▶ **EXERCISE DIRECTIONS**
How many lines below hold "butt"? Answer with only the number.

▶ **SUPPLIED MATERIAL**
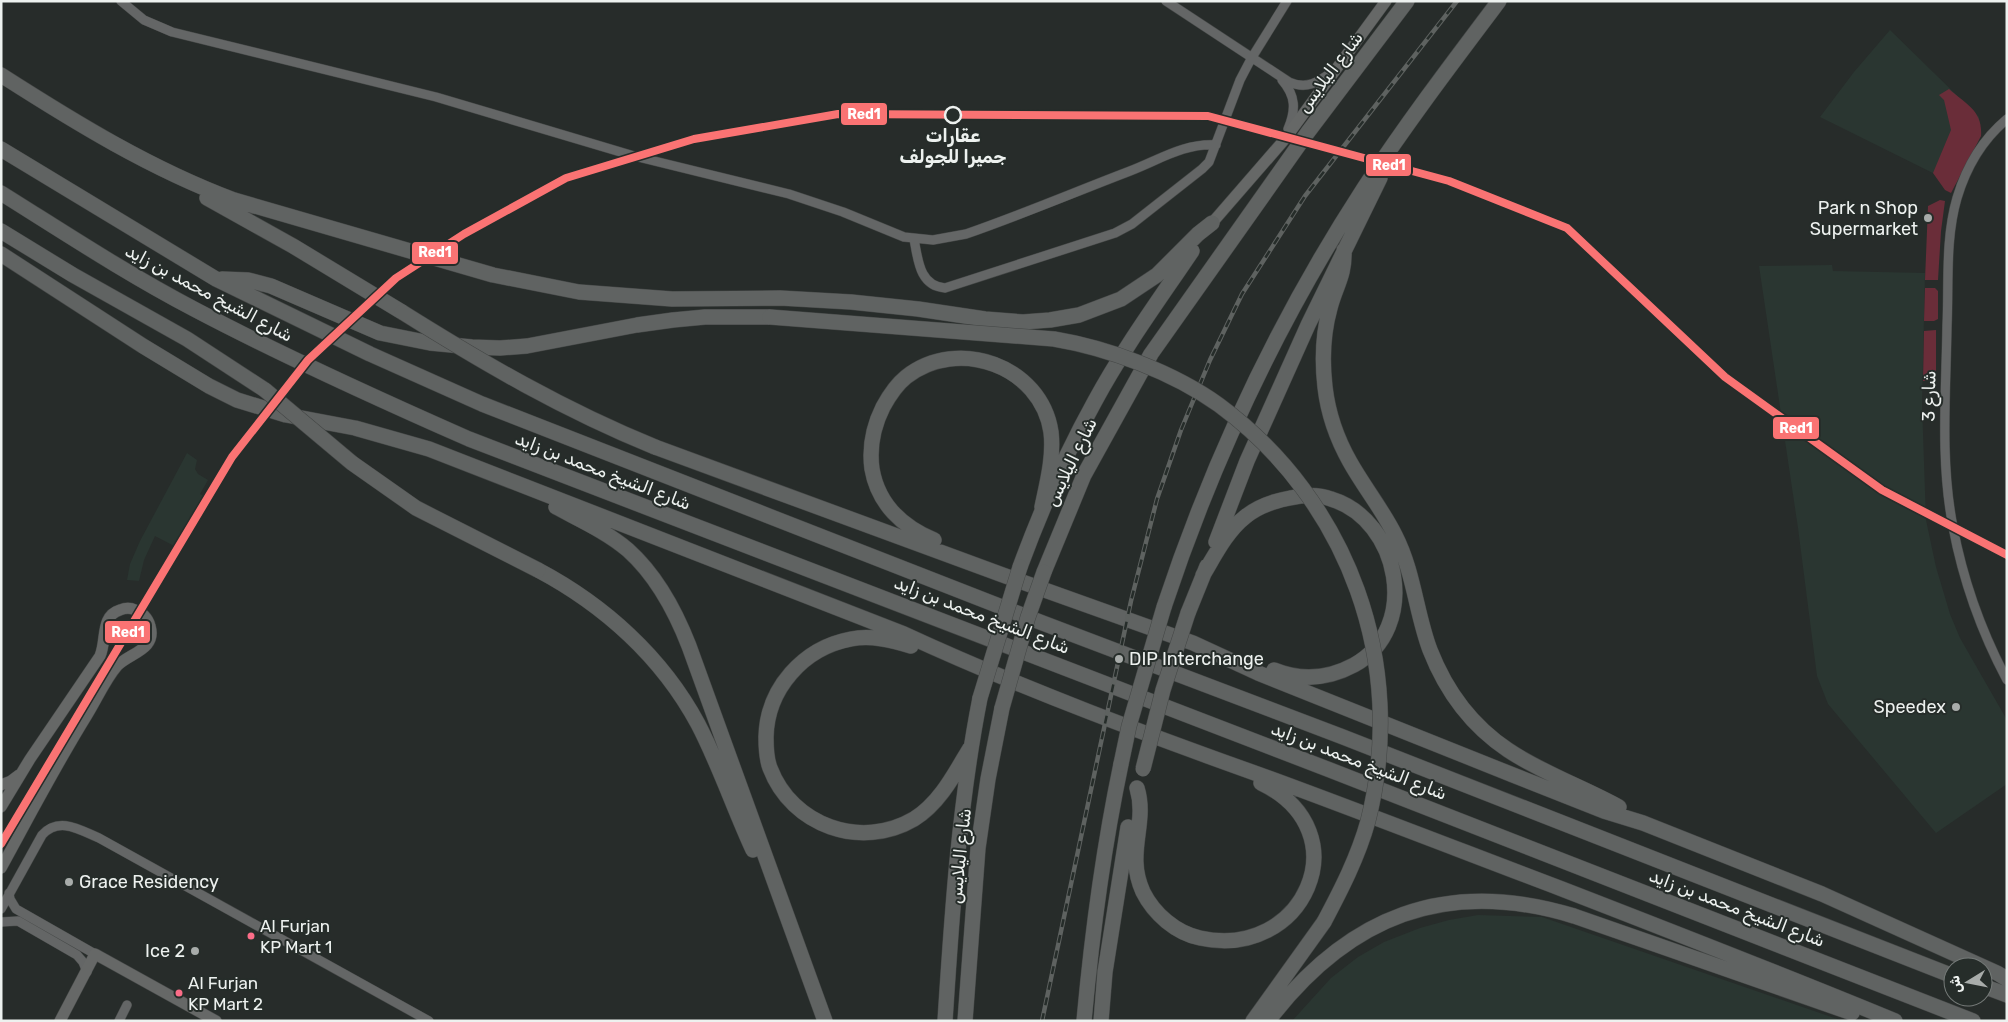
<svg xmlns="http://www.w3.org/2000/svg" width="2008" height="1022" viewBox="0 0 2008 1022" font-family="Rubik,'Noto Naskh Arabic',sans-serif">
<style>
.built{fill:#2a3631}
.green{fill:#6a2d39}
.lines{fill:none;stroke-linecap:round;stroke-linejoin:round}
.street-casing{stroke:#444746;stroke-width:10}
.secondary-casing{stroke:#444746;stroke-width:12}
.highway-casing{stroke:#444746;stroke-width:16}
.street{stroke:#646666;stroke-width:9}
.secondary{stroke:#666867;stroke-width:11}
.highway{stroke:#606362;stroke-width:15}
.rail-casing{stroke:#5e6260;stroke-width:4.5}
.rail{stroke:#262d2a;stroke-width:2.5;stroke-dasharray:8;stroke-linecap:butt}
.highway-bridge-casing{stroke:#444746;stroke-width:16;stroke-linecap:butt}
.highway-bridge{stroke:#606362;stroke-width:15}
.metro-1-casing{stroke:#262d2a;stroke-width:11}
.metro-1{stroke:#fa7373;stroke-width:8}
.stop-dot{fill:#262d2a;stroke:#edf1ef;stroke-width:2.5}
.poi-dot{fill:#a8acaa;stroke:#262d2a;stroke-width:2}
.bus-dot{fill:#fb6d88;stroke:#262d2a;stroke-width:2}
.labels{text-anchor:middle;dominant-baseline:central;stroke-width:4;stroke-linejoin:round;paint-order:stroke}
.bus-label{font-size:17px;fill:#edf1ef;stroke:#262d2a;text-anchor:start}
.street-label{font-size:18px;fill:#edf1ef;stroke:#262d2a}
.stop-label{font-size:18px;font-weight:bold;fill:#edf1ef;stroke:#262d2a}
.poi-label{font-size:18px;fill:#edf1ef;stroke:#262d2a;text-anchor:end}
.line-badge{stroke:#262d2a;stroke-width:2}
.badge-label{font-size:14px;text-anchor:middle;font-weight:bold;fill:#fff}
</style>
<rect width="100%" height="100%" fill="#272c2a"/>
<path class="built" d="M1890 30 1979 117 1981 136 1957 185 1820 117 1854 72Z
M1832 265 1833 271 1925 273 1922 404 1926 520 1936 567 1950 614 1960 638 2007 720V784L1936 833 1828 704 1817 676 1798 528 1759 266Z
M187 453 197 460 195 469 198 474 208 480 200 494 204 496 191 519 193 520 178 548 155 536 144 560 139 581 127 580 130 564 140 541Z
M1478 915 1542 917 1843 1021H1292L1331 978 1358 957 1384 942 1420 928 1449 920Z"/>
<path class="green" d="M1949 89C1967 105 1983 111 1981 136L1951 193 1945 190 1933 173 1951 130 1944 100 1939 95Z
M1940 200 1945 201 1941 231 1938 280H1925L1928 206Z
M1925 288H1935L1938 291V319L1934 321H1924Z
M1936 330V381H1923L1924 331Z"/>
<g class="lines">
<g class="street-casing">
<path id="street" d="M121 1 144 20 172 32 436 97 634 156 789 194 843 212 904 237 933 240 966 234C1021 215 1075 192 1130 171 1159 160 1184 143 1216 145
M1166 1 1289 82C1307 90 1318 82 1332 72
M1282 80C1296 96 1296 110 1288 129
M2007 119C1983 139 1966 168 1957 198 1945 239 1949 284 1947 326 1946 393 1940 461 1953 527 1963 580 1981 631 2007 680
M914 239C918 259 919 286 945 288L1115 233 1132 224 1202 169 1209 162 1240 80 1251 59 1287 1
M9 893 10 899 16 909 95 954
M1 909 42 835C59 816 80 830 99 838L429 1021
M1 922 18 921 77 955 83 962 87 972
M119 1021 127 1005"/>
</g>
<g class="secondary-casing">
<path id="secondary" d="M1212 223 1285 139 1386 1
M1 785 11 781 19 775
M1 807 30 759 100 656C107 640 100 616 120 610 125 608 131 608 135 610 142 612 148 618 150 626 157 650 129 653 117 666 105 680 97 699 87 715 56 765 29 817 1 868
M60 1021 95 954 216 1021"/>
</g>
<g class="highway-casing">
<path id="highway" d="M1 75C76 123 151 169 234 200L493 275 579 292 672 299 780 298 851 302 918 309 985 319 1023 322 1050 320 1079 315 1121 299 1157 275 1198 234 1212 223
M1 149 216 279 370 354 482 404 1040 622 1343 737 1953 976
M1 193C65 233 127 274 194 309 283 356 376 398 469 439L1330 770 1973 1021
M207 198 293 246 402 312
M1 231 73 275 187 339 265 390
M1344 250C1345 276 1336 285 1330 308 1323 333 1322 361 1325 387 1328 413 1337 439 1350 462 1364 487 1382 509 1395 535 1414 572 1416 613 1430 650 1446 691 1472 726 1508 750 1542 773 1583 787 1619 807
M1 254 143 346 209 386 237 400 286 415 355 428 429 449 904 634C1025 690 1151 736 1277 781 1372 816 1467 853 1562 889 1673 932 1784 975 1895 1021
M222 279 248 280 271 286 380 333 430 343 472 347 500 348 527 346 637 325 673 320 705 317H770
M655 447 1000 574 1193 643 1258 673 1513 775 1604 811 1643 823 1822 894 1997 973 2007 979
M556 507C580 520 607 532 628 550 657 576 675 610 689 646L825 1021
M934 540C903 527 878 504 872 469 869 447 873 427 883 407 889 396 896 385 906 377 958 336 1041 366 1051 432 1054 457 1047 483 1042 507
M1216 542 1247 461 1308 325 1380 178
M1020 567C1041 510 1065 455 1095 401 1123 349 1159 300 1192 251
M538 570C604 605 662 657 698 724 719 764 734 809 753 850
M1044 572 1084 475 1151 354 1308 132 1407 1
M1203 575C1215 555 1227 531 1245 517 1258 506 1274 501 1290 498 1303 495 1318 494 1331 499 1400 520 1421 628 1354 665 1328 679 1301 681 1274 670
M1164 607C1213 459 1279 319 1364 188 1406 124 1453 62 1499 1
M1188 613 1207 566
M911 646C891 640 871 635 851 639 803 648 767 689 766 737 766 747 766 758 770 768 792 826 861 850 914 819 940 803 955 773 970 748
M1137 788C1148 824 1125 853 1143 892 1154 914 1176 933 1200 938 1303 961 1363 832 1261 783
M1983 986 2007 995
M945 1021C952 912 959 805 980 698
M965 1021 978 848 988 779 1002 708
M1084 1021C1092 933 1103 850 1121 764
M1101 1021 1105 972 1128 827
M1253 1021 1324 922
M1268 1021C1348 916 1446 877 1574 916L1852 1013"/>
</g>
<use href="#street" class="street"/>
<use href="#secondary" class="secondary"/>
<use href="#highway" class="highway"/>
<g class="rail-casing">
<path id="rail" d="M1042 1021 1131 601 1157 499 1181 430 1210 360 1242 294 1305 196 1457 1"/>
</g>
<use href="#rail" class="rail"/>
<g class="highway-bridge-casing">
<path id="highway-bridge" d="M402 312C485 364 564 410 655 447
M770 317 1054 339C1108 348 1173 372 1219 405 1349 501 1408 664 1368 821 1358 857 1341 890 1324 922
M265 390 352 463 416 508 538 570
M980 698 1020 567
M1002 708 1028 617 1044 572
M1121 764 1129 726 1164 607
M1143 769 1163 690 1188 613"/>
</g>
<use href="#highway-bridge" class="highway-bridge"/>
<g class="metro-1-casing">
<path id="metro-1" d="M1 844 232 457 308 360 396 278 464 234 566 178 694 139 838 114 1208 116 1449 181 1567 228 1725 377 1882 490 2007 555"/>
</g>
<use href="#metro-1" class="metro-1"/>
</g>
<circle class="stop-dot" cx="953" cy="115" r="8"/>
<g class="poi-dot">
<circle cx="1928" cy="218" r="5"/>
<circle cx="1119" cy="659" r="5"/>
<circle cx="1956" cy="707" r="5"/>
<circle cx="69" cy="882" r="5"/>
<circle cx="195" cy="951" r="5"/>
</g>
<g class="bus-dot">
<circle cx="251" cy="936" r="4.5"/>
<circle cx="179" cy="993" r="4.5"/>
</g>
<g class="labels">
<g class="bus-label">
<text x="260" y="926">Al Furjan<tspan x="260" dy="21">KP Mart 1</tspan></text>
<text x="188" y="983">Al Furjan<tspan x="188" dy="21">KP Mart 2</tspan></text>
</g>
<g class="street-label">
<text transform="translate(1330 72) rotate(-53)">شارع اليلايس</text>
<text transform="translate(209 293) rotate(28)">شارع الشيخ محمد بن زايد</text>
<text transform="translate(1929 396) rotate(-89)">شارع 3</text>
<text transform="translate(1071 462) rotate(-64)">شارع اليلايس</text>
<text transform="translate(603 471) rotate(21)">شارع الشيخ محمد بن زايد</text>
<text transform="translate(982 615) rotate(21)">شارع الشيخ محمد بن زايد</text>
<text transform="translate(1359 761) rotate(21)">شارع الشيخ محمد بن زايد</text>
<text transform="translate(960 856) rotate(-84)">شارع اليلايس</text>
<text transform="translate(1737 908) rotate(21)">شارع الشيخ محمد بن زايد</text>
</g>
<g class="stop-label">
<text x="953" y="136">عقارات<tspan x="953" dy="21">جميرا للجولف</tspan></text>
</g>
<g class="poi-label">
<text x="1918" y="208">Park n Shop<tspan x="1918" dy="21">Supermarket</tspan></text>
<text x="1129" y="659" text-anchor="start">DIP Interchange</text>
<text x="1946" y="707">Speedex</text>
<text x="79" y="882" text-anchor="start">Grace Residency</text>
<text x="185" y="951">Ice 2</text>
</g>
</g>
<g class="line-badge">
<rect x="840" y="102" width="48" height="24" rx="5" fill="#fa7373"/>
<rect x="1365" y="153" width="47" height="24" rx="5" fill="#fa7373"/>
<rect x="411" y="241" width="48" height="24" rx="5" fill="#fa7373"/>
<rect x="1772" y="416" width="48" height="24" rx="5" fill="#fa7373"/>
<rect x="104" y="620" width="47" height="24" rx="5" fill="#fa7373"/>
</g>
<g class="badge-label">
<text x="864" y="119">Red1</text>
<text x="1389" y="170">Red1</text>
<text x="435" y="257">Red1</text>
<text x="1796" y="433">Red1</text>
<text x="128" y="637">Red1</text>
</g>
<rect width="2008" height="1022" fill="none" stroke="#edf1ef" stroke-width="5"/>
<g transform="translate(1968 982) rotate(260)"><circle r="24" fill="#262d2a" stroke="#767b79"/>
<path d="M0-4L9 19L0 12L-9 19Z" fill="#a8acaa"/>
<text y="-8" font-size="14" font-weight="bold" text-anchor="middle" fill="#edf1ef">ش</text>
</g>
</svg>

▶ **RESPONSE**
2